The OECD’s annual international report highlights an “historic high” in the number of female graduates in the UK.
But the report warns that despite the UK’s surge in student numbers this is not matched by a rise in basic skills.
High levels of literacy are more likely in Finland, Sweden and Japan.
The OECD’s annual Education at a Glance report reveals the “balance has shifted” towards a graduate workforce in the qualifications of the UK’s adult population.
There are 41% of working-age people with a degree-level qualification, up from 26% in 2000. This has been driven by rising numbers of young people, particularly women, taking up university places.
This has overtaken the 37% of people whose highest qualifications are school exams such as GCSEs or A-levels.
There are a further 22% who have not achieved a basic level of school qualifications.
It means the UK has the highest proportion of adults with graduate-level qualifications in the European Union and is only surpassed by a handful of countries including South Korea and Japan.
But the report highlights a disparity between the rising graduate numbers and weaknesses in core skills such as reading and writing.
“On the one hand in the UK you can say qualification levels have risen enormously, lots more people are getting tertiary qualifications, university degrees, but actually not all of that is visible in better skills,” said Andreas Schleicher, the OECD’s director of education.
“Quality and degrees do not always align.”
A quarter of UK graduates achieved the top level of literacy in tests, compared with over a third in Sweden, the Netherlands, Japan and Finland.
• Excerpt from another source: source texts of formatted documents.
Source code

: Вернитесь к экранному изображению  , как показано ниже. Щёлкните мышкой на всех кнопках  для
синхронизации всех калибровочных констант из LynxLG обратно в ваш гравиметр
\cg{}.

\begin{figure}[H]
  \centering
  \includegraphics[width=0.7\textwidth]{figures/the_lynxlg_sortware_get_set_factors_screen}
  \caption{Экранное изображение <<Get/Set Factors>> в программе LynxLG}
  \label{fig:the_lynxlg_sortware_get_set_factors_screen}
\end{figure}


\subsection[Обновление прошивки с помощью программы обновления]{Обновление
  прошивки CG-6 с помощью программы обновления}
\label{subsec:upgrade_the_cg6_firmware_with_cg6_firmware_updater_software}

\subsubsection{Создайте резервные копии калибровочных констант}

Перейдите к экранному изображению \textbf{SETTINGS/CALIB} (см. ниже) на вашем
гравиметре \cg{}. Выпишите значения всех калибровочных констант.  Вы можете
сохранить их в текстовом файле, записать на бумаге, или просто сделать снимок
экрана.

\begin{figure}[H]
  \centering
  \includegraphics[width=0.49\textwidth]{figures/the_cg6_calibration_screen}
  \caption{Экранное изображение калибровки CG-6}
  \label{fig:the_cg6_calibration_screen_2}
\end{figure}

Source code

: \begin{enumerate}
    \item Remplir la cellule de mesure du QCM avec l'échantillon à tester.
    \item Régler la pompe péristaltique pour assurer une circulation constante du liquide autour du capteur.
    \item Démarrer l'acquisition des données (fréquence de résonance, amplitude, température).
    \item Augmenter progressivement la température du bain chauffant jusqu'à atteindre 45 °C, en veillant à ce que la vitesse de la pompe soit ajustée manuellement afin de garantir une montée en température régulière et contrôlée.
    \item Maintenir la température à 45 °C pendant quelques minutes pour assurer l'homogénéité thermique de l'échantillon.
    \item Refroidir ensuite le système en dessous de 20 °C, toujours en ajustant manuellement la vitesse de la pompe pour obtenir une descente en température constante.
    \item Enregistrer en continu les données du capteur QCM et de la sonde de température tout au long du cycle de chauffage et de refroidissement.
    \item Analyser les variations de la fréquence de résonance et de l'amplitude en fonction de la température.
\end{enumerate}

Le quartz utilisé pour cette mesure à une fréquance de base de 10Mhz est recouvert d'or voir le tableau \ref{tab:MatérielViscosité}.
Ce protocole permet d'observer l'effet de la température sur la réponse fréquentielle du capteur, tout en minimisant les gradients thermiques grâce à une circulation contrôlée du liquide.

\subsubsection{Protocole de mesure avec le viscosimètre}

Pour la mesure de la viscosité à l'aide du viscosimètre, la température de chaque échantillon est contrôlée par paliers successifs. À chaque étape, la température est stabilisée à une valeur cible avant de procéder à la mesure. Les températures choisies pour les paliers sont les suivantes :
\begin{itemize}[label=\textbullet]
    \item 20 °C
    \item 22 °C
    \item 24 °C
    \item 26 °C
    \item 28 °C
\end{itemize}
But UK graduates were ahead of their counterparts in France and the United States.
Mr Schleicher said there was “a lot of variability in the skills” of these UK graduates, with some not significantly better than school leavers.
But Mr Schleicher strongly endorsed the value of widening access to higher education, which he said brought advantages to both individuals and the wider economy.
Across the industrialised world, he said graduates were much less likely to be unemployed and likely to have higher earnings.
The “haves” and “have nots” in the economy were now strongly linked to levels of education.
This meant that access to higher education was an important ingredient in promoting social mobility.
Mr Schleicher praised the student loan system for tuition fees used in England, which he said was “one of the few countries to have figured out a sustainable approach to higher education finance”.
The report analyses figures from the fees system before the increase to £9,000 fees, but Mr Schleicher predicted this would remain a successful model for student and taxpayer.
But he also argued there was no simplistic link between the cost of university courses and open access.
In Germany, where there were universities without any tuition fees, there was still a problem in a lack of social mobility in higher education.
Mr Schleicher also warned of the United States as a cautionary tale where the university system, once a world leader, had become very expensive and inefficient, overtaken in graduate numbers by many other countries.
The report showed that the US has an unusually high number of young people who are less well educated than their parents, in a form of educational downward mobility.
“The biggest threat to inclusive growth is the risk that social mobility could grind to a halt,” said Mr Schleicher.
“Increasing access to education for everyone and continuing to improve people’s skills will be essential to long-term prosperity and a more cohesive society.”
For the UK, the OECD said public spending on education had been maintained at high levels despite the financial crisis.
Between 2008 and 2011, spending on education, as a proportion of GDP, increased more rapidly in the UK than in any other OECD country.
Anna Vignoles, professor of education at the University of Cambridge, said the increasing number of graduates reflected the sustained advantages in earnings.
“This is particularly so for women. Graduate skills are very much in demand in the labour market.”
John Jerrim from the Institute of Education, University of London, said: “The OECD analysis brings into sharp focus the low pay of young people who leave school at 16 with minimal qualifications.”
Mary Stuart, vice chancellor of the University of Lincoln, said access to higher education was “not just about equity, important as that is, but also about our ability to compete in a dynamic and fast changing world”.
Education Secretary Nicky Morgan said: “This report provides further confirmation that when it comes to our children’s education we cannot afford to stand still.”